> TEXT PASSAGE

****

How the Church Grows (pt. II) [Pastoral Letters]

In July, I’ll be returning from a sabbatical year to be the lead pastor of the Offerings Community at First UMC in Lexington, KY. I’m sharing some pastoral letters with them in advance of that return. Though some notes here are specific to that congregation, the letters are a broad attempt to share a pastoral theology.

how the church grows

Last week, I shared part I of “How the church grows” (see it here). Here’s the second part…

Service

Our service is an essential part of the church’s growth. I mentioned staff positions last week, but no matter how much money we have, we never plan to “hire” most of the work we have to do as a church. We’re a body, and we all have a part to play in this.

We grow when you serve within the church—when you change diapers in the nursery or greet people at the doors or show up with meals after someone has been sick. On any given Sunday morning, the number of people we rely on to serve is amazing. This past Sunday, nearly one-third of the people in attendance were formally listed as serving somewhere. And a lot of the rest of you were serving in some unofficial capacity.

This isn’t just about keeping the machine running. This is about caring for people well, doing the small things that create an environment for relationships to grow, for people to worship without distraction, for people to hear a word from God.

We grow when you serve outside the church, too—when you show up at Room in the Inn to share a meal and fellowship, when you fly to Haiti to help in an orphanage, when you go across the street to mow an elderly neighbor’s lawn.

Maybe it’s less obvious how those things affect our growth, but I think they’re crucial to it. These are the things that remind us we’re a sent people.

I believe God calls out to the world, calling people to come into the church. But God also calls into the church, calling us to go out to the world.

The story of a lot of declining American churches is about churches that got self-absorbed and forgot their calling to go out into the world. If we ever forget that calling, we’re bound to shrink away. And no one else will much notice or care.

So I urge all of us to serve. Specifically, if we can, to find two ways to serve—something in the church, and something out in the world. How can you take some of the time and talents and energy and passion God has given you, and put it to use within our community? And where can you do the same out in the world?

Witness

For a lot of us, this one is the hardest. I would guess it’s the one least practiced. But we must do it! The church grows when we share the good news—when we’re bold and passionate enough to point to Christ and tell people that he’s King, and that he’s changing our lives.

Our lives are a witness themselves. Our lives reveal God’s work in us when faith sustains us through hard times, or when faith leads us to make hard decisions, or when the love of Christ shows through us.

Our witness at least includes having lives that reveal Christ as our Lord. But I think it needs to mean more, too. It needs to mean a clear invitation.

Maybe that’s an invitation into the church community—I hope someone who takes you up on that invitation will encounter God in our midst.

****

> DATASET EXTRACT
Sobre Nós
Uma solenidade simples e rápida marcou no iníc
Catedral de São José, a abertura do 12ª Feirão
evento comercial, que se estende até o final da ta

****

> WHAT TO WORK ON
1. List every concrete example of serving, both within the church and outside it, that the "Service" section of the pastoral letter on church growth gives.
2. Carry the pastoral letter on church growth forward from its final sentence, in the same voice.

> ANSWER SECTION
1.
Within the church:
- changing diapers in the nursery
- greeting people at the doors
- showing up with meals after someone has been sick

Outside the church:
- showing up at Room in the Inn to share a meal and fellowship
- flying to Haiti to help in an orphanage
- going across the street to mow an elderly neighbor's lawn

2.
Maybe that’s an invitation to believe the gospel. I met someone recently who shares a simple version of the gospel and invites people to believe several times a day. And usually at least one person responds each day. Do all of those people remain in the faith? I don’t know. But none of them would if they were never invited in the first place.

As we consider moving to a new location, we have to keep this in mind. “If you build it, they will come” made for a great movie, but in real life it’s usually untrue. A new worship space won’t automatically bring new people. The vast majority of people who come will come because we invited them.

From our time in Spain, I learned a couple of things about invitation:

I learned that more people are interested than I thought. People I had become friends with were very open to an invitation into the church. Some people I was worried about hassling came back later and told me how much they appreciated the invitation.

I also learned to keep inviting. No one responded to the first invitation. No one. It was the second or third or fourth invitation that they responded to.

Let me urge us all to be considering our witness. Who are you inviting into the life of faith? Who are you inviting into the church? Can you make a list of 5-30 people you can pray for and commit to giving some sort of invitation (better, several invitations) in the next few months?

Regular, Scheduled, Disciplined… and Spontaneous

If you haven’t recognized them yet, these are the vows we all take when we join a United Methodist congregation—to support the church with our prayers, presence, gifts, service, and witness. If each of us who took those vows would be diligent about them, I think we would experience an incredible revival.

I’ve learned in my own life that good intentions don’t usually get me far. When I resolve to start spontaneously doing things that I don’t normally do, it doesn’t last long. The things I do most regularly are the things I also do spontaneously—eat, check Facebook, imagine creating awkward social situations…

For things I’m not already doing naturally, I need them to be regular, scheduled, and disciplined. If I do them like that long enough, over time I find them happening spontaneously, too.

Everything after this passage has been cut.